# Saltwater Chat Night Is Tonight



## MediaHound (Jul 19, 2006)

Back by popular demand it's our weekly Saltwater Group Chat Night tonight! 
Join us at 8 PM EST to mingle, get to know each other, and have a good time. 

This is the link to the chatroom:
Aquarium Forum Chatroom - Fish Tank Chat


----------



## phil_pl (Apr 10, 2009)

i have a saltwater chat every night MediaHound, you should join sometime


----------



## Mermaid (Jul 23, 2009)

Oh it read yesterday on the calander D:

I'll wait for freshwater night <3


----------



## Imaexpat2 (Jun 17, 2009)

> i have a saltwater chat every night MediaHound, you should join sometime


ha h thats funny Phil.
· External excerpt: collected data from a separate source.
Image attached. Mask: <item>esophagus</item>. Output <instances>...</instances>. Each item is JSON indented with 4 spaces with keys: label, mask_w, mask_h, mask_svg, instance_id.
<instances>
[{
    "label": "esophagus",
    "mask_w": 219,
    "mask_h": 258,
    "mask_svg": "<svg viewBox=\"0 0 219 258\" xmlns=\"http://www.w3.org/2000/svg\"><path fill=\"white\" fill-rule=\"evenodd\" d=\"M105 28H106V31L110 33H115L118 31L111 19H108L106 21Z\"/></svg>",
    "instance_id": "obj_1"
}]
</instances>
I will likely join in a little late tonight, hopefully someone is still there!


----------



## eagleANTH (Jun 26, 2009)

yah we are always on pretty late... atleast we have been for the past 3 nights... crap i think we were on til about 4:30am last night. and its already 2:30 now.


----------



## phil_pl (Apr 10, 2009)

yea we never go by the time listed on the site we just wait for someone to be in the chat room and go for it


----------



## eagleANTH (Jun 26, 2009)

well i dont know about everyone else but i will be back in the chat tomorrow night.  cya all on tomorrow im gonna go watch some cartoons and crash out.


----------



## beaslbob (May 29, 2009)

Gee can I go too?


----------



## orion (May 31, 2009)

lol


----------



## eagleANTH (Jun 26, 2009)

Chat is up


----------